Drei Putzkräfte kämpfen sich durch ein Meer aus Hunderten von Pappschildern, darauf zu lesen sind Worte wie "die here", "immigrant on sale" oder "impotent terror". Die Frauen heften ein Schild nach dem anderen an eine Wand, dazu lachen sie hysterisch, bis sie vor Erschöpfung auf die Knie sinken. Die sechsstündige Performance "Laughing Hole" der in Madrid geborenen Choreografin, Darstellerin und Künstlerin La Ribot entstand als Reaktion auf das umstrittene Gefangenenlager Guantánamo und wurde 2006 auf der "Unlimited"-Sektion der Art Basel uraufgeführt. Jetzt ist die bitterböse Persiflage auf Menschenrechte und Folter beim Berliner Festival Tanz im August im Rahmen einer Retrospektive von La Ribots Arbeiten zu sehen und hat angesichts aktueller politischer und gesellschaftlicher Krisen nicht an Wirkung verloren.
Wo stehen wir im Jahr 2017? Auffällig viele Künstler des Festivals werfen in ihren Arbeiten einen Blick zurück in die 60er- und 70er- Jahre, um Antworten für die Gegenwart zu finden. Für ihr neues Stück "Women", dessen Uraufführung als Live-Performance in Karl Friedrich Schinkels St.-Elisabeth-Kirche stattfindet, ließ sich die Berliner Choreografin Sasha Waltz von Judy Chicagos ikonischem Kunstwerk "The Dinner Party" (1979) inspirieren und arbeitete mit einem Ensemble, das ausschließlich aus Frauen besteht. Gender-Thematiken, Sexualität und Identity Politics sind zentrale Themen des diesjährigen Festivals, verhandelt werden sie zwischen den Gattungen.
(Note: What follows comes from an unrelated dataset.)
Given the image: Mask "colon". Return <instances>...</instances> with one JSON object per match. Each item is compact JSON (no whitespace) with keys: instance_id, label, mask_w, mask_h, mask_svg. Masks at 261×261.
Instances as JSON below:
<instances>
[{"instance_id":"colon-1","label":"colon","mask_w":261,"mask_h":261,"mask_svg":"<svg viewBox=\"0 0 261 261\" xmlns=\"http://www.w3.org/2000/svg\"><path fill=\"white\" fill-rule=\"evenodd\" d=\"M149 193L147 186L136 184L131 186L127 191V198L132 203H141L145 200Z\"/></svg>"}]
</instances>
Choreografie-Größen wie der Brite Michael Clark, der mit "to a simple, rock 'n' roll … song" den Hut vor Musiklegenden wie Patti Smith und David Bowie zieht, sind genauso vertreten wie Akteure aus der Kunstwelt. Die Documenta-Teilnehmerin Alexandra Bachzetsis bringt in ihrer Solo-Performance "Private: Wear a mask when you talk to me" Bewegungen aus Yoga, Pornofilmen und Fußball mit dem Tanzstil der US-amerikanischen Choreografin Trisha Brown aus den 60er-Jahren oder dem Werk der 1937 geborenen Fotografin Marianne Wex zusammen. Bachzetsis versteht moderne Kommunikationssysteme wie Massenmedien und Internet als Ursprungsorte des zeitgenössischen Tanzes und erkundet so ganz gegenwärtig den schmalen Grat zwischen Codes und Körper, Ordnung und Improvisation.